ピペットを使用して、TLCプレートの底面から1.5センチメートル上に位置する各レーンの原点に5マイクロリットルのサンプルをスポットし、サンプルの20〜40マイクロリットルまで繰り返し負荷が各レーンにロードされています。標準とサンプルがロードされたら、現像室にプレートを置き、溶剤がプレートの上部に到達するまで待ちます。プレートが完全に開発されたら、チャンバーから取り出し、フュームフードで20分間乾燥させます。
プレートを乾燥させた後、プラスチックフィルムで覆い、自動ラジオグラフィースクリーン付きの現像カセットに入れます。

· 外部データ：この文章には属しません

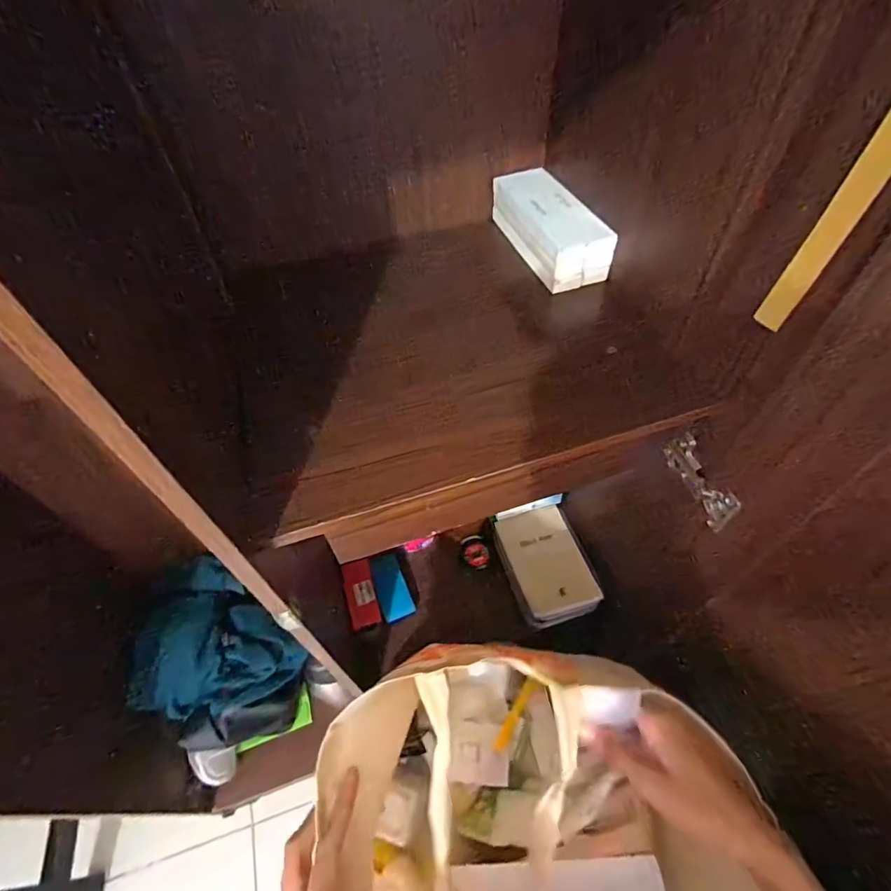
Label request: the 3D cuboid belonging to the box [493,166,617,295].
[{"bbox_3d":[0.112,-0.235,0.496,0.067,0.052,0.175,-14,52,-8],"label":"box"}]

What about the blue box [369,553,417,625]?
[{"bbox_3d":[-0.085,0.226,0.736,0.048,0.015,0.105,-20,82,-12],"label":"blue box"}]

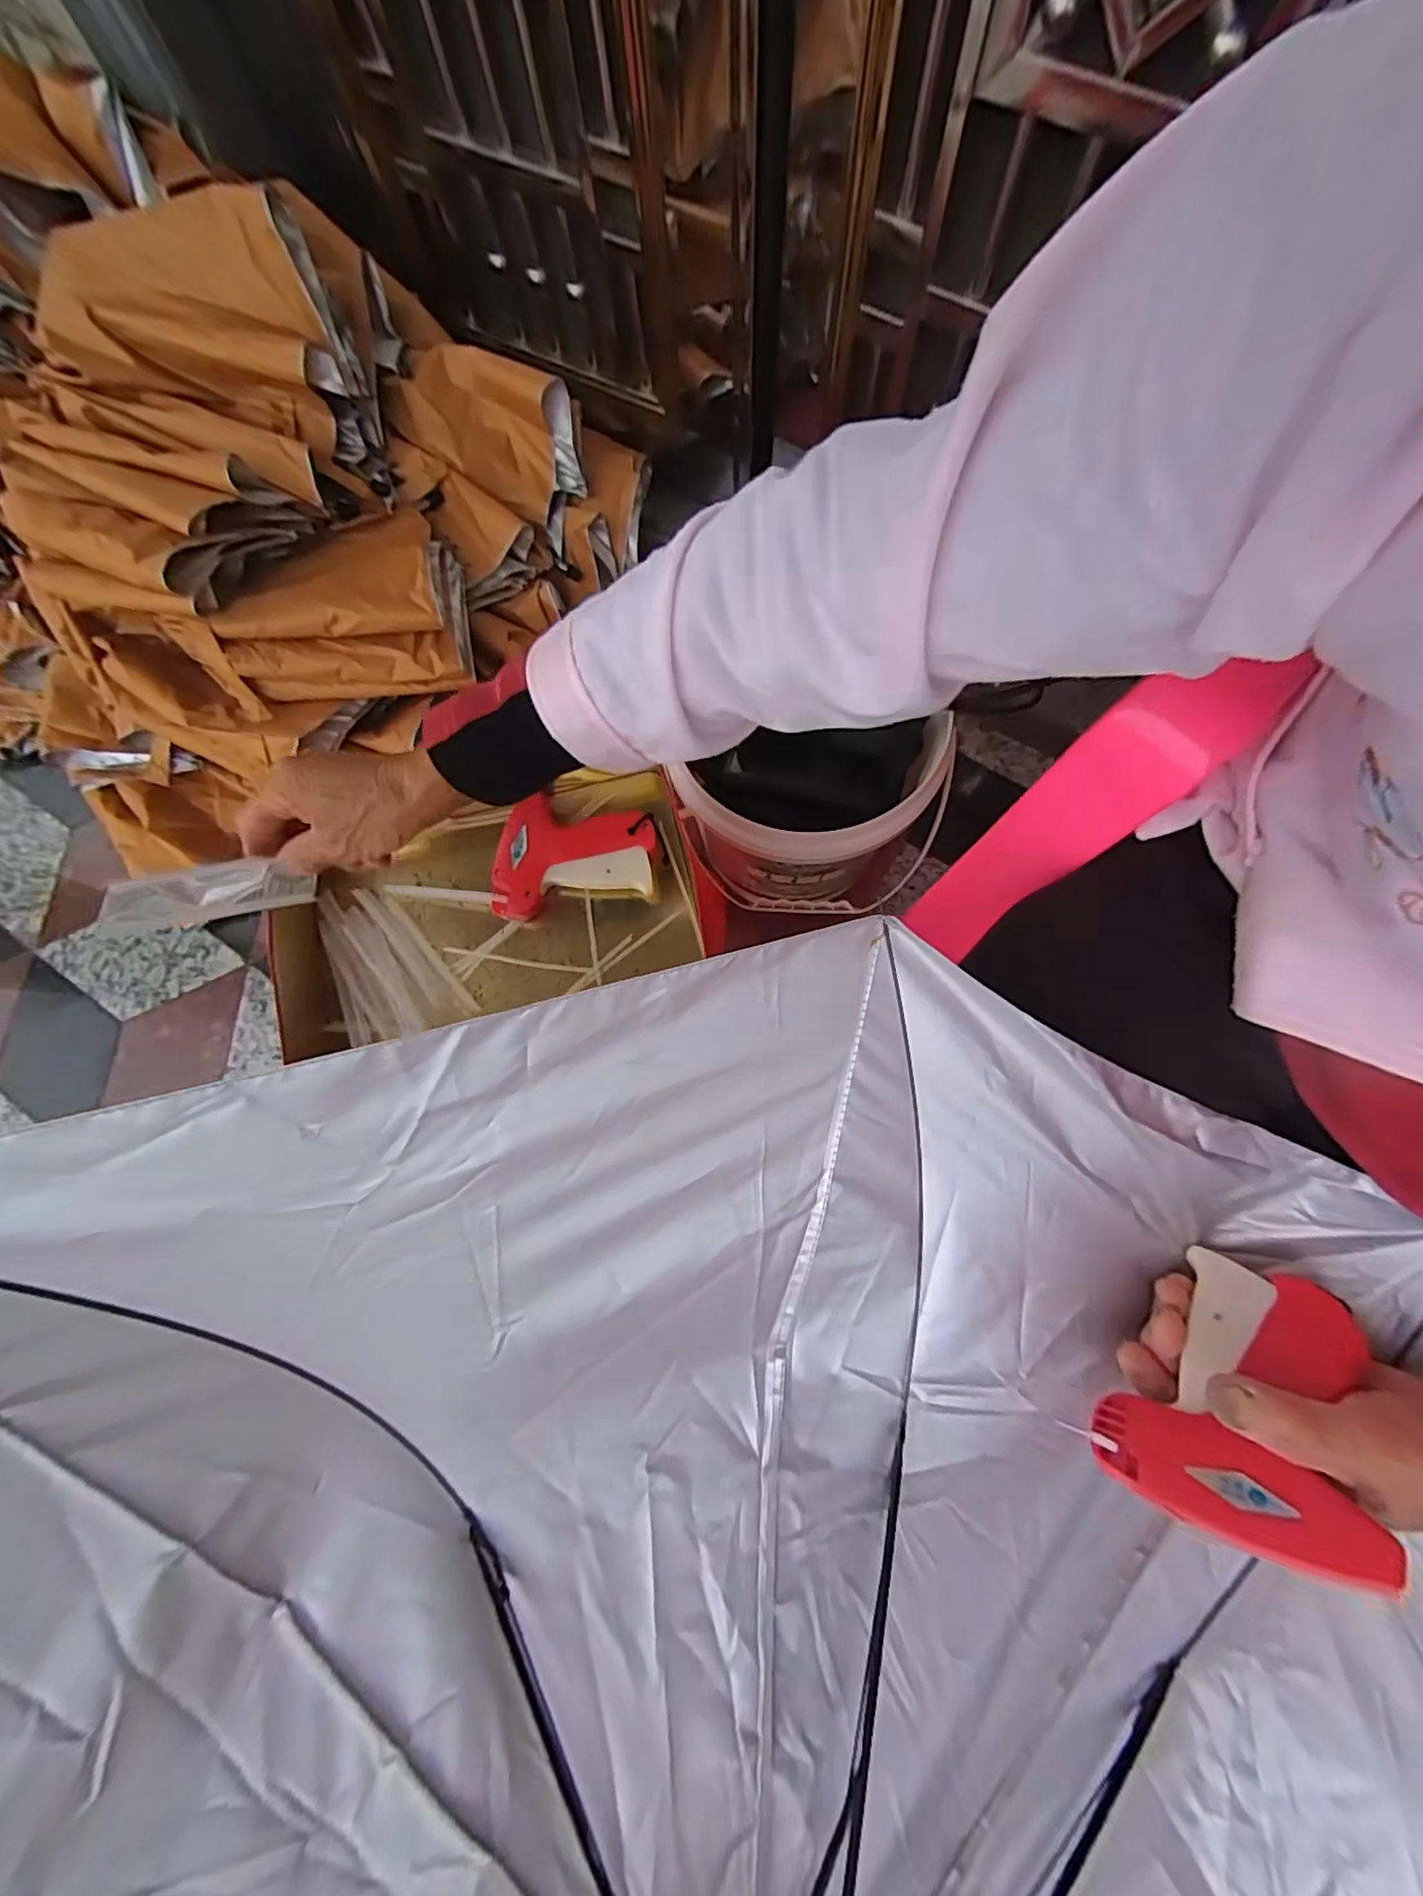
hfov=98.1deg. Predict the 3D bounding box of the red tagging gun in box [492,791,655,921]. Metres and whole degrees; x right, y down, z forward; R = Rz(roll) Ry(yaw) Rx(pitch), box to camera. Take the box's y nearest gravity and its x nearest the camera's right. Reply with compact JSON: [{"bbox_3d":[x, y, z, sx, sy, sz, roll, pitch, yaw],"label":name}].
[{"bbox_3d":[-0.107,-0.069,0.490,0.131,0.036,0.083,-7,76,-1],"label":"red tagging gun in box"}]

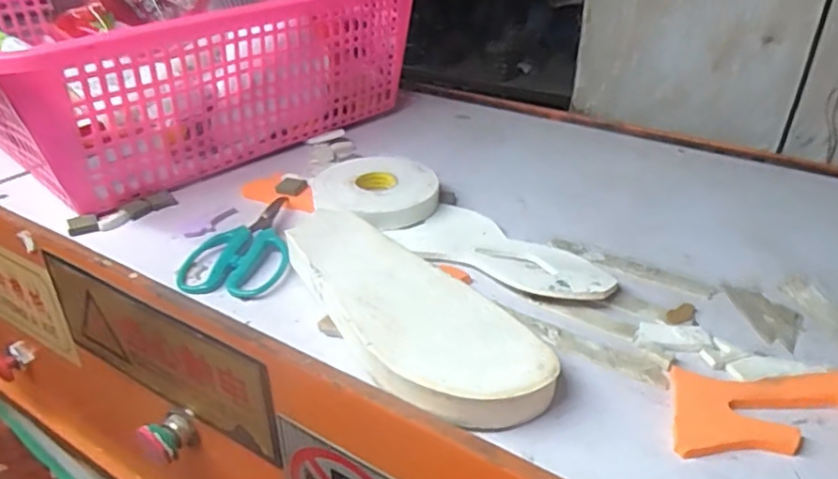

現像カセットからスクリーンを取り出し、それを蛍光体イメージャーの中に置きます。TLCプレートにp-アニアルデヒド試薬をスプレーし、シリカが飽和するまで145度のオーブンで5分間、またはバンドが現れるまで焼きます。
脂質種を定量するには、個々の脂質種を含むシリカゲルを削り取り、それらをガラスシンチレーションバイアルに移します。シリカバンドが小片に減るまで、6ミリリットルのシンチレーション液と渦を激しく加えます。シンチレーションバイアルを備えたラックをシンチレーションカウンターに置き、カウント時間をバイアルあたり2分に調整してカウントします。
蛍光体イメージングは、ラベルフリー脂肪酸、トリアシルグリセロール、ジアシルグリセロール、コレステロール、スクワランのオートラジオグラムの可視化を可能にします。この方法では精製脂質種を分離し、続いてP-アニアルデヒド試薬をTLCプレートにスプレーして可視化できることが実証された。可視化された種は、滅菌エステルに加えて、これまでに述べたすべての脂質を含む。
パルスに続くラジオラベルフリーメディアに10分間の追跡期間を適用することにより、スクワランの主要プールで観察され、総コレステロールが上昇した。同様に、チェイス期間におけるジアシルグリセロールの出現は、遊離脂肪酸シグナルの減少と相関していた。完全なプロトコルを実行する前に、細胞が目的の成長条件および遺伝的背景において酢酸放射性標識を取り込むかどうかを決定することが重要である。